## STUDY QUESTIONS
1: In the garden seed-saving passage, where were the first crop of Earlirouge tomatoes grown?
2: Pick up the garden seed-saving passage after its final sentence and keep writing it.

## EXERCISE PASSAGE
<<<<

This will be our second year using a double trellis to try to keep our pea vines from blowing off their trellis. Last year, I got the trellises too narrow, and we still had some vines grow outside the trellis and then bend in the wind, curtailing their productivity. So I'm going to set the trellises a bit wider this year to try to keep the peas vining inside them. If that fails, we'll just have to grow our tall peas in a more sheltered area, possibly in an isolation plot back by the barn.

Seed Production

As I prepared a cover letter last night to accompany some Earlirouge seed I was sending a reader, a thought struck me. We'll be growing our tomatoes and peppers for seed production (and table use), on good ground this season. That hasn't happened in a long time, as we generally grow our seed crops in our East Garden with its heavy clay soil and on various isolation plots whose soil ranges from passing to absolutely lousy.

Our first crop of Earlirouge tomatoes were grown by the barn where there actually is a bit of topsoil. They produced some nice sized tomatoes, a bit bigger than most of the variety descriptions. Our second crop grown last year in our East Garden were disappointing in size. Likewise, I've been disappointed with the size of our Earliest Sweet Peppers that we've grown until this year exclusively in the East Garden.

This time around we'll be growing our Earlirouge tomatoes and our Earliest Sweet Peppers in the lush soil of our raised garden beds. The various hybrids I started yesterday will be cast out from our fertile raised beds, far enough away to prevent them from cross-pollinating our seed crops. We'll also be growing some Encore and Eclipse peas for table use and seed production in the main garden for the first time in several years. Encore and Eclipse peas are related, and a little crossing with them shouldn't hurt...since they're PVP protected and I can only save seed from them for our own use. (I've done that one before with little to no crossing evident.)

So, I'm getting a little excited to see what we get from our open pollinated tomatoes and peppers this year. Our garden will be much smaller this year, but we may see some great things happening with seed production. We'll be growing and saving seed from Earlirouge tomatoes, Earliest Red Sweet peppers, Winter Density lettuce, Eclipse and Encore peas (both no longer available from commercial sources), and our improved Japanese Long Pickling cucumbers. And of course, we grow these varieties because we love them for table use, canning, and freezing.

>>>>

## SOURCE MATERIAL
<<<<

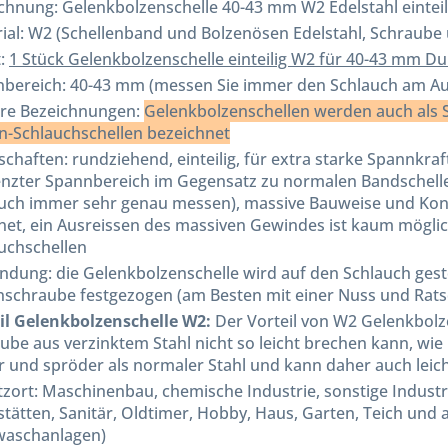
ichnung:
Gelenkbolzenschelle 40-43 mm W2 Edelstahl einteil
ial: W2 (Schellenband und Bolzenösen Edelstahl, Schraube 
t:
1 Stück Gelenkbolzenschelle einteilig W2 für 40-43 mm 
bereich: 40-43 mm (messen Sie immer den Schlauch am A
re Bezeichnungen:
Gelenkbolzenschellen werden auch als 
n-Schlauchschellen bezeichnet
schaften: rundziehend, einteilig, für extra starke Spannkr
nzter Spannbereich im Gegensatz zu normalen Bandschel
uch immer sehr genau messen), massive Bauweise und Kons
net, ein Ausreissen des massiven Gewindes ist kaum möglich,
uchschellen
dung: die Gelenkbolzenschelle wird auf den Schlauch gest
schraube festgezogen (am Besten mit einer Nuss und Rats
il Gelenkbolzenschelle W2:
Der Vorteil von W2 Gelenkbolz
ube aus verzinktem Stahl nicht so leicht brechen kann, wie E
r und spröder als normaler Stahl und kann daher auch leic
tzort: Maschinenbau, chemische Industrie, sonstige Indust
tätten, Sanitär, Oldtimer, Hobby, Haus, Garten, Teich un
waschanlagen)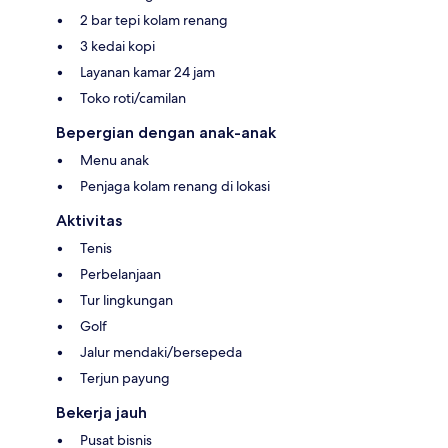
2 bar tepi kolam renang
3 kedai kopi
Layanan kamar 24 jam
Toko roti/camilan
Bepergian dengan anak-anak
Menu anak
Penjaga kolam renang di lokasi
Aktivitas
Tenis
Perbelanjaan
Tur lingkungan
Golf
Jalur mendaki/bersepeda
Terjun payung
Bekerja jauh
Pusat bisnis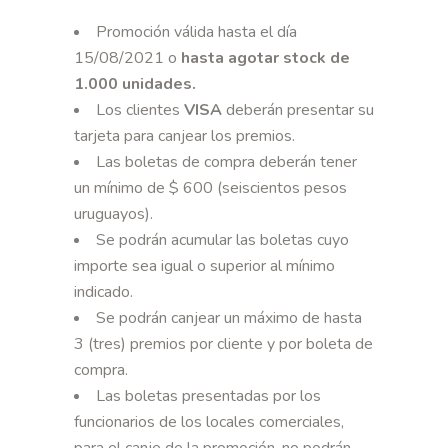
Promoción válida hasta el día
15/08/2021 o
hasta agotar stock de
1.000 unidades
.
Los clientes
VISA
deberán presentar su
tarjeta para canjear los premios.
Las boletas de compra deberán tener
un mínimo de $ 600 (seiscientos pesos
uruguayos).
Se podrán acumular las boletas cuyo
importe sea igual o superior al mínimo
indicado.
Se podrán canjear un máximo de hasta
3 (tres) premios por cliente y por boleta de
compra.
Las boletas presentadas por los
funcionarios de los locales comerciales,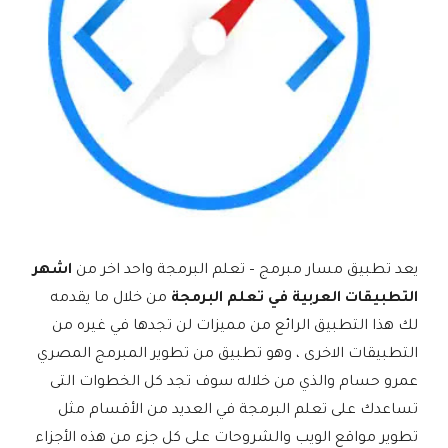
يعد تطبيق مسار مبرمج – تعلم البرمجة واحد اخر من
اشهر
التطبيقات العربية في تعلم البرمجة
من خلال ما يقدمه
لك هذا التطبيق الرائع من مميزات لن تجدها في غيره من
التطبيقات الاخرى ، وهو تطبيق من تطوير المبرمج المصري
عمرو حسام والذي من خلاله سوف تجد كل الخطوات التى
تساعدك على تعلم البرمجة في العديد من الأقسام مثل
تطوير مواقع الويب والشروحات على كل جزء من هذه الأجزاء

>>>>

## SET OF ANSWERS
1: By the barn, where there is a bit of topsoil.

2:
What we won't be growing and saving seed from this year includes Quinte and Moria (Oh my, a whole year without our favorite tomato!) tomatoes and Feher Ozon, Alma, and Paprika Supreme paprika peppers (We have lots of ground paprika from last year.). I also have a lot of possibly crossed saved seed I'd planned to grow out this year before it became apparent that my hip replacement couldn't wait another year.

So the good Lord willing, we'll have to wait a year to grow out some of our saved seed. I'm especially eager to see how our almost certainly crossed Moon & Stars watermelon seed will do next year. We had a landrace Moon & Stars strain that produced huge watermelons, albeit with lots of seeds, for a number of years. But our saved seed all went bad and we lost the start. So we're starting over on that one, trying to breed a bigger and better Moon & Stars variety.

While Senior Gardening remains a niche site, we continue to try to preserve some possibly endangered vegetable varieties. We also try to select and refine the varieties of seed we save, with all the problems that can entail. Plant breeding and preservation are things that many across the nation and world continue to do. We may not produce an improved variety of any seed we save, but we may also pave the way for others to carry on the preservation and improvement of old seed varieties that may provide for our progeny.

Charity: Water

Tuesday, March 17, 2015 - St. Patrick's Day

Our Senior Garden - March 17, 2015Transplanting ivy leaf geraniumsAfter a high temperature of 74° F yesterday, it's very windy and 50° F outside today. I'm glad I got our pea seed in the ground yesterday. I did get outside a bit this morning to make up some potting mix for our ivy leaf (trailing) geraniums.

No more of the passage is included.